The library can be installed from PyPI:

python -m pip install obspec-utils

Usage

ObjectStoreRegistry

The ObjectStoreRegistry allows you to register object stores and resolve URLs to the appropriate store:

from obstore.store import S3Store
from obspec_utils.registry import ObjectStoreRegistry

# Create and register stores
s3store = S3Store(bucket="my-bucket", prefix="my-data/")
registry = ObjectStoreRegistry({"s3://my-bucket": s3store})

# Resolve a URL to get the store and path
store, path = registry.resolve("s3://my-bucket/my-data/file.nc")
# path == "file.nc"

Using Alternative HTTP Backends

For generic HTTPS access where obstore's HTTPStore may not be ideal, you can use the AiohttpStore:

from obspec_utils.registry import ObjectStoreRegistry
from obspec_utils.stores import AiohttpStore

# Create an aiohttp-based store for a THREDDS server
store = AiohttpStore(
    "https://thredds.example.com/data",
    headers={"Authorization": "Bearer <token>"},  # Optional auth
    timeout=60.0,
)

registry = ObjectStoreRegistry({"https://thredds.example.com/data": store})

# Use it just like any other store
store, path = registry.resolve("https://thredds.example.com/data/file.nc")
data = await store.get_range_async(path, start=0, end=1000)

File Handlers

The file handlers provide file-like interfaces (read, seek, tell) for reading from object stores. They work with any ReadableStore implementation:

from obspec_utils.readers import BufferedStoreReader, EagerStoreReader, BlockStoreReader

# Works with obstore
from obstore.store import S3Store
store = S3Store(bucket="my-bucket")
reader = BufferedStoreReader(store, "path/to/file.bin", buffer_size=1024*1024)

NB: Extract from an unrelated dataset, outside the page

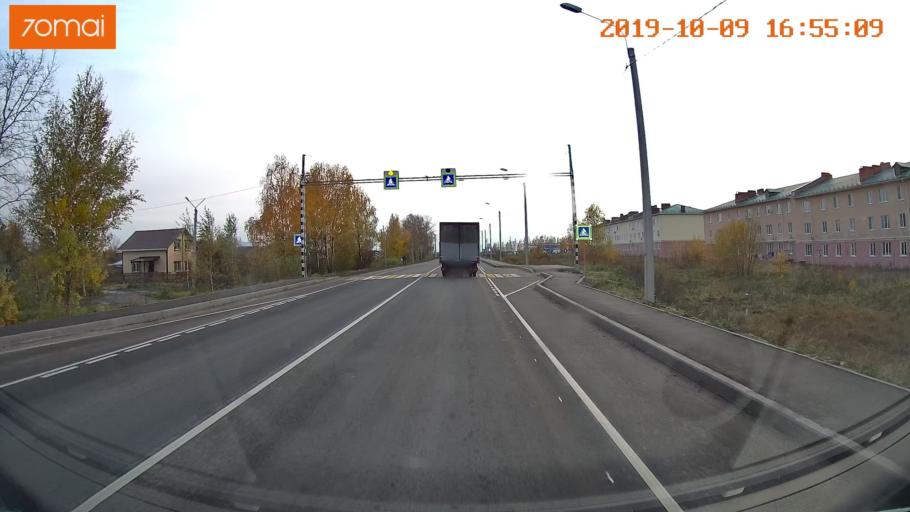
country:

# Also works with AiohttpStore or any ReadableStore
from obspec_utils.stores import AiohttpStore
store = AiohttpStore("https://example.com/data")
reader = BufferedStoreReader(store, "file.bin")

# Buffered reader with on-demand reads
data = reader.read(100)  # Read 100 bytes
reader.seek(0)           # Seek back to start

# Eager reader loads entire file into memory
eager_reader = EagerStoreReader(store, "file.bin")
data = eager_reader.readall()

# Block reader uses get_ranges() for efficient multi-chunk fetching with LRU cache
block_reader = BlockStoreReader(store, "file.bin", chunk_size=256*1024)
data = block_reader.read(1000)

Contributing

  1. Clone the repository: git clone https://github.com/virtual-zarr/obspec-utils.git
  2. Install development dependencies: uv sync --all-groups
  3. Run the test suite: uv run --all-groups pytest

Code standards - using prek

Note

These instructions are replicated from zarr-python.

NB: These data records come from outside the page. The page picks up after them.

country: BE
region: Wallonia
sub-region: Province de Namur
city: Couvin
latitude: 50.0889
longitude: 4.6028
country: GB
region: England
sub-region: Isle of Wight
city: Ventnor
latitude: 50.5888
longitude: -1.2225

All code must conform to the PEP8 standard. Regarding line length, lines up to 100 characters are allowed, although please try to keep under 90 wherever possible.

Obspec-utils uses a set of git hooks managed by prek, a fast, Rust-based pre-commit hook manager that is fully compatible with .pre-commit-config.yaml files. prek can be installed locally by running:

uv tool install prek

or:

pip install prek

The hooks can be installed locally by running:

prek install

This would run the checks every time a commit is created locally. The checks will by default only run on the files modified by a commit, but the checks can be triggered for all the files by running:

prek run --all-files

You can also run hooks only for files in a specific directory:

prek run --directory src/obspec_utils

Or run hooks for files changed in the last commit:

prek run --last-commit

To list all available hooks:

prek list

If you would like to skip the failing checks and push the code for further discussion, use the --no-verify option with git commit.

License

obspec-utils is distributed under the terms of the Apache-2.0 license.